Friday, April 4, 2014

We Are What We Are (2013)


We are What We Are opens with a series of slow moving images of an eerie afternoon rain storm. The trees and the grass have that almost artificially green hue they get when contrasted with the dark gray sky, and a wind is blowing through the air that gives what might seem a peaceful summer rain an ominous feel. There's a leaf moving down a river (rivers and things moving down them will end up playing an important role in the movie) and then a bridge with a car going across it, letting us know we're in civilization. Next the camera moves up to a house and we see a woman looking out the window at the storm, a dejected, almost pensive look on her face. It's as if the storm outside her window is calling her to her doom. It has an almost biblical or apocalyptic feel to it, which, in a film that's so much concerned with family, tradition, and sacrifice, might not be entirely inaccurate. 

As it turns out, the woman is to meet her doom. She goes out into the storm, which seems to pick up a bit more, and visits a general store, where we see a man put a dead pig on a counter, and a close-up of a beef being squeezed out of a meat grinder. The feeling of discomfort only increases, but then our attention is quickly brought back to the woman, who after buying her groceries, goes out to her car and begins to bleed from her nose. She starts to panic, slips, hits her head on a metal pike, and falls into a ditch, dead. 

In a movie full of quiet gestures and hints, this opening scene is contrarily one of the most blatant and forceful. That director Jim Mickle then turns from that and tells a very deliberate and often quiet American horror story is emblematic of his diversity and sense of restraint. It also shows that Mickle, whose previous film, Stake Land, was structured around movement and intensity, likes to challenge himself with different modes of storytelling while staying within the restraints of genre.
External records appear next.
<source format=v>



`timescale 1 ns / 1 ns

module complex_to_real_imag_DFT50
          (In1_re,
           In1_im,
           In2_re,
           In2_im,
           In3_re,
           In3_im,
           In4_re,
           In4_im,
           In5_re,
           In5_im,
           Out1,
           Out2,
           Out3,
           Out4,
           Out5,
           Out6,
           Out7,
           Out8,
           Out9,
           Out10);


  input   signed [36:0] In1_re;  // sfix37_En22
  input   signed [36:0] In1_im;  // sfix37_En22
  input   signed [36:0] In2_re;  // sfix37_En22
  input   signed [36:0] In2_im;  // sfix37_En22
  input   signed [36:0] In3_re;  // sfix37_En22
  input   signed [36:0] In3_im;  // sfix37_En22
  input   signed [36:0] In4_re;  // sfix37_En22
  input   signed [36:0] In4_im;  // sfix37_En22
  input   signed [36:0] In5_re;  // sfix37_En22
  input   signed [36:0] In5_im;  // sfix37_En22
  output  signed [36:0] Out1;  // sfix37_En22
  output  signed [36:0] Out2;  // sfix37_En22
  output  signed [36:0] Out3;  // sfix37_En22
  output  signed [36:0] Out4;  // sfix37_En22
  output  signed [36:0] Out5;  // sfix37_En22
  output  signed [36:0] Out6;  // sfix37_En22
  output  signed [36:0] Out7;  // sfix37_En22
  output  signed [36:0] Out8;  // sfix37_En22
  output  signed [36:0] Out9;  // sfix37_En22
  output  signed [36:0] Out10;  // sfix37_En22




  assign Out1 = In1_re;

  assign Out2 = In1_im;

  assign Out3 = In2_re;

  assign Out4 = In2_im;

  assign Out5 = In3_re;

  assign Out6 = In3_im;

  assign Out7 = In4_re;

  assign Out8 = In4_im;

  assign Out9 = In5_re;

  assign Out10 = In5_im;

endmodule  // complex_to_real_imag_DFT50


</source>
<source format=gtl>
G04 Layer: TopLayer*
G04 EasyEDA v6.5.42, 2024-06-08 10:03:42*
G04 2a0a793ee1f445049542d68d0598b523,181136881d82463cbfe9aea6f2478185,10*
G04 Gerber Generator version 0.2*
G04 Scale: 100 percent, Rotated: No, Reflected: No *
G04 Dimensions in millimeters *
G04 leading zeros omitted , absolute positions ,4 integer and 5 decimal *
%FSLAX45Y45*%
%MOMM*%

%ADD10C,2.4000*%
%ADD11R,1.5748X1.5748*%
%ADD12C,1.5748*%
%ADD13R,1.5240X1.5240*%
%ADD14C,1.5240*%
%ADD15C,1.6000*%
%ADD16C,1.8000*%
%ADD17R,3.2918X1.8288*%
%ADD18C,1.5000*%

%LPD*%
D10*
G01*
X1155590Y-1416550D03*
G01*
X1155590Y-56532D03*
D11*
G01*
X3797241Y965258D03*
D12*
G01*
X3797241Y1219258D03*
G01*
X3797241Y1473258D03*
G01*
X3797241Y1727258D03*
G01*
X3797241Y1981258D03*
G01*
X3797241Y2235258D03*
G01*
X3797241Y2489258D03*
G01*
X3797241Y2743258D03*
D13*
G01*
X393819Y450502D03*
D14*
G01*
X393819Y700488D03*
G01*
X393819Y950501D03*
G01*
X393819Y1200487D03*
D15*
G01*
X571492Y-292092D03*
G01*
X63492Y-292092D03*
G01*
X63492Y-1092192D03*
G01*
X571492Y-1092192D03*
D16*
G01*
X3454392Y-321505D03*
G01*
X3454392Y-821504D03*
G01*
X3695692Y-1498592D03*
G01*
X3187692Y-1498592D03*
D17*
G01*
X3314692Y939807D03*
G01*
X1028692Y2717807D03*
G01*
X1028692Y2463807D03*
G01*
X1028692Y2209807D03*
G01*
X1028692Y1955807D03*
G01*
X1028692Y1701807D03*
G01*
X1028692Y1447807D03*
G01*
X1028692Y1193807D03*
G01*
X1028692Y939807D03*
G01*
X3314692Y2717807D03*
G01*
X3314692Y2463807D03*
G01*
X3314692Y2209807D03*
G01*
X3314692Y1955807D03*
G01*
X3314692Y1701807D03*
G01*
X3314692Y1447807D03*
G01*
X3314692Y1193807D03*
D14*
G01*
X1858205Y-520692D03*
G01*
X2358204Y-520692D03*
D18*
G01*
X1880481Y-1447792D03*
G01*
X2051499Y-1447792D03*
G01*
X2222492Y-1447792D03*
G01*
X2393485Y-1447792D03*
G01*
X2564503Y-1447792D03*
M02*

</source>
He's surely one of the most exciting voices in cinema today, and the comparisons he's had with John Carpenter, which are quite accurate, should have genre fans buzzing. 
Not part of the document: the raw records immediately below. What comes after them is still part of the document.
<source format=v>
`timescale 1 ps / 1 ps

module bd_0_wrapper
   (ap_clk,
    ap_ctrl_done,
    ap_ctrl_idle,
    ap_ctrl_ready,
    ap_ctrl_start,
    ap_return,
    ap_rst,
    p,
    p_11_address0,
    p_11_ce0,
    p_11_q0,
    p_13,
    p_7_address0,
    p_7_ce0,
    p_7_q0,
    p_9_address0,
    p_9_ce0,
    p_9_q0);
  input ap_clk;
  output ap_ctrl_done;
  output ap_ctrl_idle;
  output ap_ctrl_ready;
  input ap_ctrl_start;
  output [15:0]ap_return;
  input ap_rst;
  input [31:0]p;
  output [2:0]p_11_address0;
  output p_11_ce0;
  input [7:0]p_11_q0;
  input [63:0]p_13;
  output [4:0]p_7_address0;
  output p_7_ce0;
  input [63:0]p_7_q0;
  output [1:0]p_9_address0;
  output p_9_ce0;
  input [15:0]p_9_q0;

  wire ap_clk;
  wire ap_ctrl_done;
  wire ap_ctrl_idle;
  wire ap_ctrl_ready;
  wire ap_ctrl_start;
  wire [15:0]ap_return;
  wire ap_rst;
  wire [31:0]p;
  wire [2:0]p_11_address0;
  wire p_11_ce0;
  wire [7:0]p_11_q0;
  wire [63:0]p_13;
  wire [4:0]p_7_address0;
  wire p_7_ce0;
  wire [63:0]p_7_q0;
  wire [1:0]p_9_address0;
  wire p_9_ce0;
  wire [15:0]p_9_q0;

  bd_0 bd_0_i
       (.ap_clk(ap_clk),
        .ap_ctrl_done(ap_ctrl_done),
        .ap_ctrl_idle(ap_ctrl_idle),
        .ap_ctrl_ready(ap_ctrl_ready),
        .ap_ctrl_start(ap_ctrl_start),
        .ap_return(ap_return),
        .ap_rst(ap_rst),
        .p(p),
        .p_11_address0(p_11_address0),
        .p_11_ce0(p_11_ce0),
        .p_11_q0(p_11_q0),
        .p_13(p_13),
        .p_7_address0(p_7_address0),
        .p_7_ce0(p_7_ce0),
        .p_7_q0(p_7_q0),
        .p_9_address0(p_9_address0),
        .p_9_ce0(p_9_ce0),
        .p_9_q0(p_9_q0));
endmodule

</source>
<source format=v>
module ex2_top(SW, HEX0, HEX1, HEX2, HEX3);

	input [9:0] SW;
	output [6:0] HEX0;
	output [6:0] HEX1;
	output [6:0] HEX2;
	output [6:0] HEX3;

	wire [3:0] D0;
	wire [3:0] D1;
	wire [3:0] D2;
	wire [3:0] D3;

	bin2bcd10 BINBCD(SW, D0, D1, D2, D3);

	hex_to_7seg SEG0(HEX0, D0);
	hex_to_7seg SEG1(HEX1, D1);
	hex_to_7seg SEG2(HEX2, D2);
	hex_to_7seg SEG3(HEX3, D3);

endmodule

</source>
The death of the woman brings about turmoil and grief in her family, which consists of the husband, two daughters, and son. We immediately note strange things, such as the fact that they're on a fast, and that they must continue on with some unknown tradition despite the fact that mom's dead. Mickle isn't trying to keep it a secret, yet he's set on unfolding the full extent of it slowly such that he never looses his established mood. A stunning example of this comes when the young son becomes ill and is watched over by the family's kind neighbor. As she checks for a fever the boy begins to suck on her thumb, almost as if he were an infant nursing. He's about six, so it's a bit strange, but the woman is kind and somewhat of a new maternal figure for the family, so she lets him continue until suddenly he bites her. She yanks her hand away and then in an instant Mickle cuts to a closeup of the boy as he says "I'm hungry." It's astoundingly creepy and effective, a brilliant example of both nuanced horror filmmaking and crafty exposition. Yet Mickle still manages to cook up a good deal of old fashioned suspense by incorporating other members of the town in the story, like the local doctor who finds a bone in the woods and suspects it to be human. We know who it will tie back to, but, as Hitchcock showed countless times, it's this knowledge that provides the excitement.

Like the film itself, I haven't brazenly stated what the subject of the movie is, yet, also like the movie, it's not terribly difficult to determine. This is a movie about cannibals. Yet rather than exploiting the topic, Mickle keeps it hush-hush and takes it dead seriously.